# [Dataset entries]
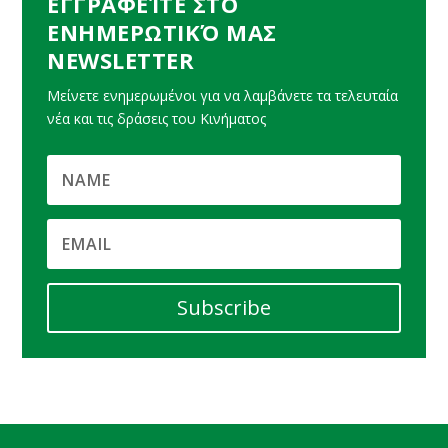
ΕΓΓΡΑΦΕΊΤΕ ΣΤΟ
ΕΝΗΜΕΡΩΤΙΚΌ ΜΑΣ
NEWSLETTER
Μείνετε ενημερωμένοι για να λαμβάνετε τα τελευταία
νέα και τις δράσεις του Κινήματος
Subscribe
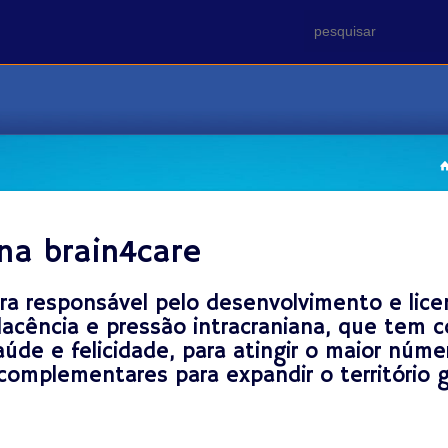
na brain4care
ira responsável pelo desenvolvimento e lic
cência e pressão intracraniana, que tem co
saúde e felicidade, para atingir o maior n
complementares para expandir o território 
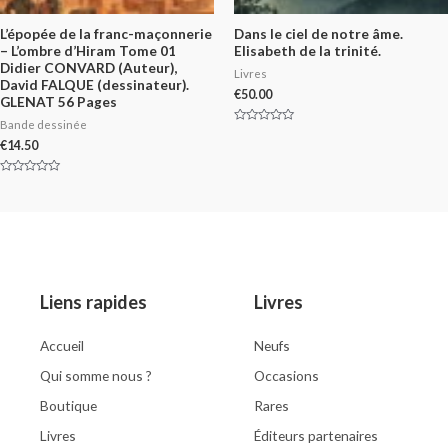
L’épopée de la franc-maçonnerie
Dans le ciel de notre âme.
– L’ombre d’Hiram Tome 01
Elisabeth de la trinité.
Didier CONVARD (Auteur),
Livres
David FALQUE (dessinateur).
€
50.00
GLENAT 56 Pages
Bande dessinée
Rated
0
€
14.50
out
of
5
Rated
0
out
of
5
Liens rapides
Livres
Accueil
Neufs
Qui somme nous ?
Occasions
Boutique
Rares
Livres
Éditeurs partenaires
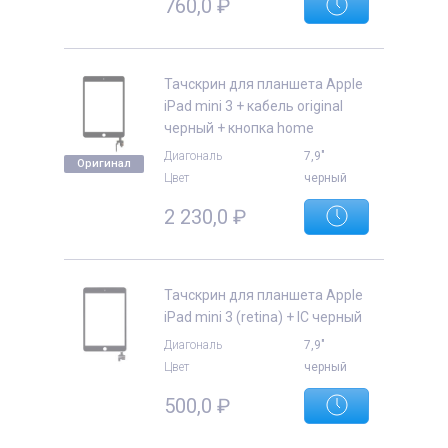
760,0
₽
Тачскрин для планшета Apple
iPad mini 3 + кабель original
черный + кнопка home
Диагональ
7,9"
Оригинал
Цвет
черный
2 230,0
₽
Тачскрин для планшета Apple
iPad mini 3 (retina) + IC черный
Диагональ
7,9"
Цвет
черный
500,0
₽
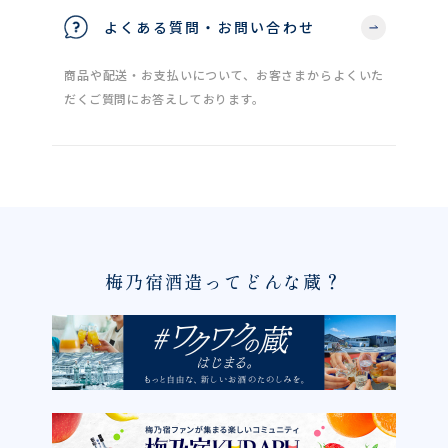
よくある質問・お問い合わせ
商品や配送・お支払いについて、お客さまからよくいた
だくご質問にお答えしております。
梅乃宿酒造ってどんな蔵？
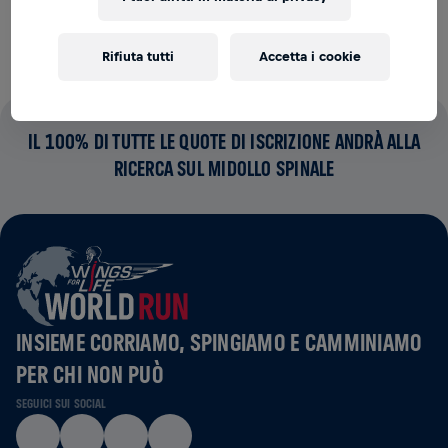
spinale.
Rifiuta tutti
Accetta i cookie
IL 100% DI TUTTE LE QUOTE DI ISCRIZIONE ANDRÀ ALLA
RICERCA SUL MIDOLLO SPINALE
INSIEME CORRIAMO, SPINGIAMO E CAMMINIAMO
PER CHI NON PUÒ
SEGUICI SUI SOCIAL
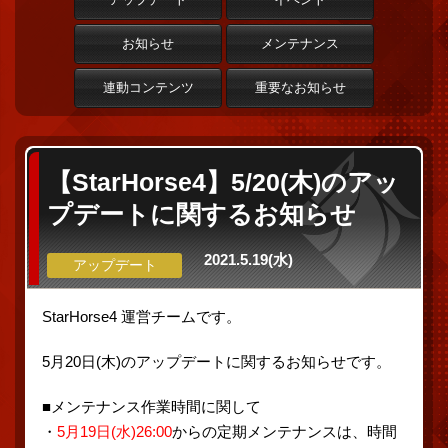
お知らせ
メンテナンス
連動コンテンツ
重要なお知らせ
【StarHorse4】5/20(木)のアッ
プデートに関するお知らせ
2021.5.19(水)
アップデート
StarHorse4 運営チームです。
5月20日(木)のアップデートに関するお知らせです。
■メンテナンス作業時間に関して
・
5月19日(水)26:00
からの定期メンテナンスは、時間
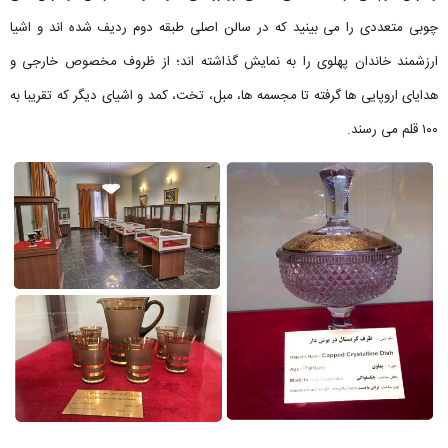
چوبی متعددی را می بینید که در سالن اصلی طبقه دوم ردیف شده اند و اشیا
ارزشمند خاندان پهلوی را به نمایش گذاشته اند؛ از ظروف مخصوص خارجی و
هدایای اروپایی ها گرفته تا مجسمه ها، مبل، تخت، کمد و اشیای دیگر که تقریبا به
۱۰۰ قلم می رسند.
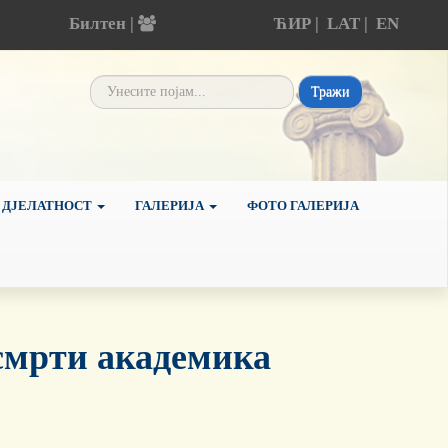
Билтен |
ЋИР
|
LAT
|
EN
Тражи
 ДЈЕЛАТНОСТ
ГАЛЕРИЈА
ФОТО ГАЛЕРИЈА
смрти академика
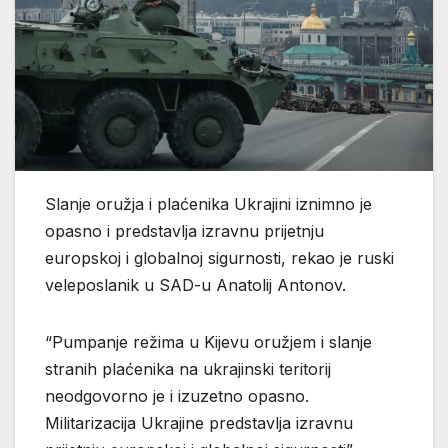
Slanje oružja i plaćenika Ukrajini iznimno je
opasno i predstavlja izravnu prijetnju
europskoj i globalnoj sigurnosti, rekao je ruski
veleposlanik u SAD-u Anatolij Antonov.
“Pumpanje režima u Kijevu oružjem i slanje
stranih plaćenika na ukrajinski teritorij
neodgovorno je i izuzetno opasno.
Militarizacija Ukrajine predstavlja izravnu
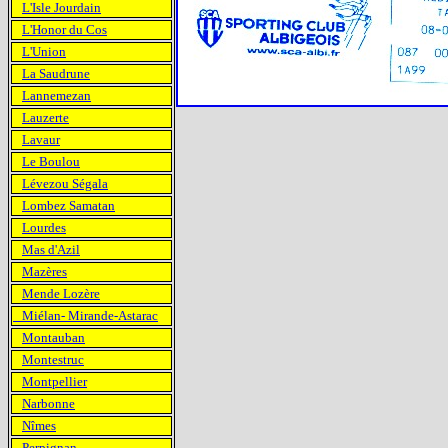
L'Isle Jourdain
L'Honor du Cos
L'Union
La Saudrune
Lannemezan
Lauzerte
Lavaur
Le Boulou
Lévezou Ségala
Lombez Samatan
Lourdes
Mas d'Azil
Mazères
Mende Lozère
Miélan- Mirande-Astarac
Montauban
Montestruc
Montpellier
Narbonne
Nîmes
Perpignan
* * *
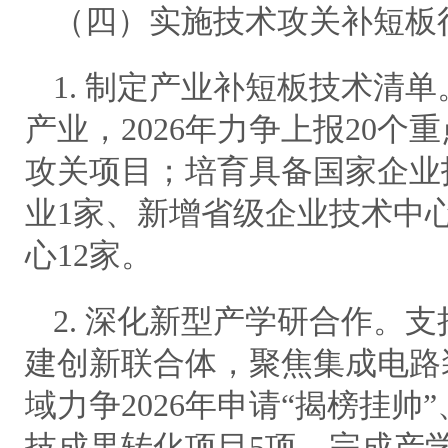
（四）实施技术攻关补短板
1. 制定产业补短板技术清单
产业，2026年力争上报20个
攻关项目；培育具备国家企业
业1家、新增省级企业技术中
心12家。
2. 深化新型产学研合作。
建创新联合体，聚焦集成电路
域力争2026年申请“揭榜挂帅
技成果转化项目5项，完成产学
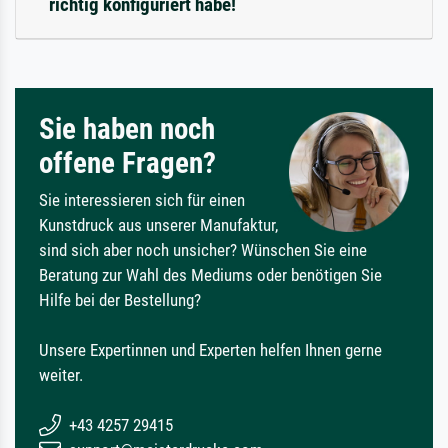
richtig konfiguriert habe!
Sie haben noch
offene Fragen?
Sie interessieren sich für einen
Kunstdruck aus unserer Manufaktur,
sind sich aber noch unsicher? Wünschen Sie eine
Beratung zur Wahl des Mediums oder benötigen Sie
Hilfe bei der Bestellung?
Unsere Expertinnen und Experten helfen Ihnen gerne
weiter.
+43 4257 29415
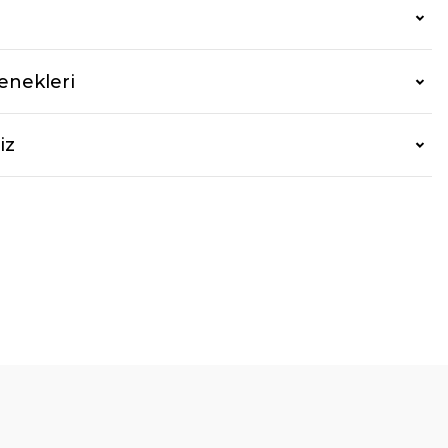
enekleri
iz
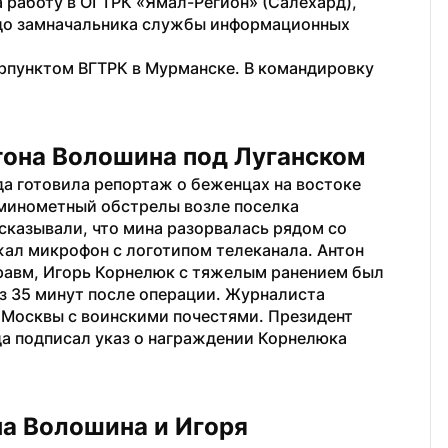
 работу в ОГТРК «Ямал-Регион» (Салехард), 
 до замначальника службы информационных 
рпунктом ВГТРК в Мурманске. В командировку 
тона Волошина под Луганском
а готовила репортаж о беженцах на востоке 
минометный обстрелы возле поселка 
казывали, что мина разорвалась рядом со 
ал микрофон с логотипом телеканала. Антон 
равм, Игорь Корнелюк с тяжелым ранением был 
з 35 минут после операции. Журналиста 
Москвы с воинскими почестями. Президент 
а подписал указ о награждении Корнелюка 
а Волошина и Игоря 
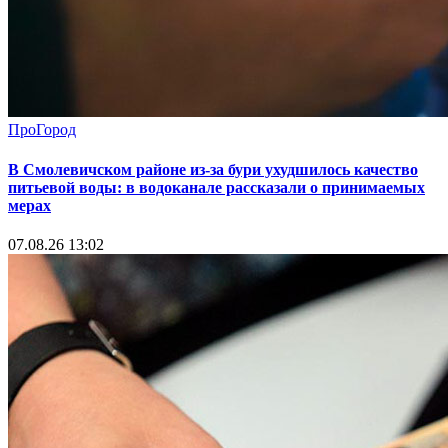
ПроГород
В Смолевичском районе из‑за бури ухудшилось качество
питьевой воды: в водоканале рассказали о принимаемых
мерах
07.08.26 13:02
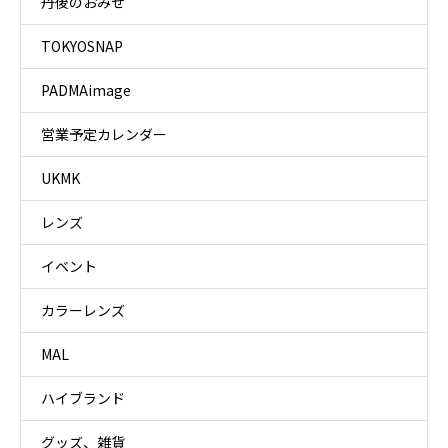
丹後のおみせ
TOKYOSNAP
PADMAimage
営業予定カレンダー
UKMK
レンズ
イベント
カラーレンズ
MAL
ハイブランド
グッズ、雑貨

# [WORK TO BE COMPLETED]
Can you reproduce, character for character, the lines starting at the one containing "na brain4care" and ending at the one containing "complementares para expandir o território", with both of those lines included?

# [RESPONSE TO THE TASK]
na brain4care
ira responsável pelo desenvolvimento e lic
cência e pressão intracraniana, que tem co
saúde e felicidade, para atingir o maior n
complementares para expandir o território 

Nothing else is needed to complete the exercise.